Ruse also takes to task several well-known popularizers of evolution who argue that atheism is an inevitable result of darwinism. "No sound argument has been mounted showing that Darwinism implies atheism. The atheism is being smuggled in, and then given an evolutionary gloss," he concludes. This topic covers some of the more significant passages in the book: these include a critique of the engagement of evolutionary history with St Augustine's attempted solution to the problem of evil, and a vivid endorsement of one of the twentieth century's most vital theological transformations from the classic view of the impassability of a transcendent being to the view of an immanent 'suffering God' bound into the torn fabric of the world's risky adventure. Ruse points out the sympathy of this view for the darwinian. "Darwinism stresses the natural evil of the world ... (and) opens the way for a Christian response", concluding that "Darwinism, a science which stresses physical suffering, looks to Christianity, a religion which also stresses physical suffering and the divine urge to master it".

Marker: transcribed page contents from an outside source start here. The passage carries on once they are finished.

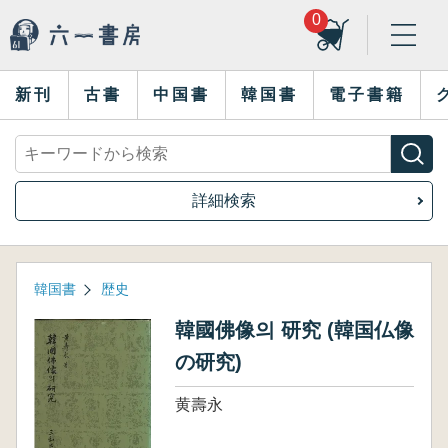
0
新刊
古書
中国書
韓国書
電子書籍
詳細検索
韓国書
歴史
韓國佛像의 研究 (韓国仏像
の研究)
黄壽永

Paths from Science Towards God: The End of All Our Exploring
by Arthur Peacocke
Oneworld: 2001. 198 pp. £10.99, $16.95 (pbk)

Readers interested in taking these themes forward will find much to stimulate their thinking in a new book by this year's winner of the Templeton Prize for Progress in Religion, Arthur Peacocke, a biochemist also trained as a theologian. Paths from Science Towards God ranges widely over relatively little-known topics where scientific ideas have been engaging academic theology in areas of considerable philosophical interest and sophistication. These include the concept of emergence, the mind–brain relation and top-down causality, evolutionary directionality and the evolution of altruism, the significance of spiritual experience, the challenge of religious pluralism, theistic naturalism, the conceptualization of divine presence and action in the world, and the significance of suffering and moral action.

Those looking for some of the best and most innovative thinking in 'science and religion' will find much of interest in this book, which is written at the level of a high-end introductory overview. Both Ruse and Peacocke cite with approval a judgement made in 1889 by the theologian Aubrey Moore: "Darwinism appeared, and, under the guise of a foe, did the work of a friend." After more than 100 years of rancour, it may be time to take Moore seriously.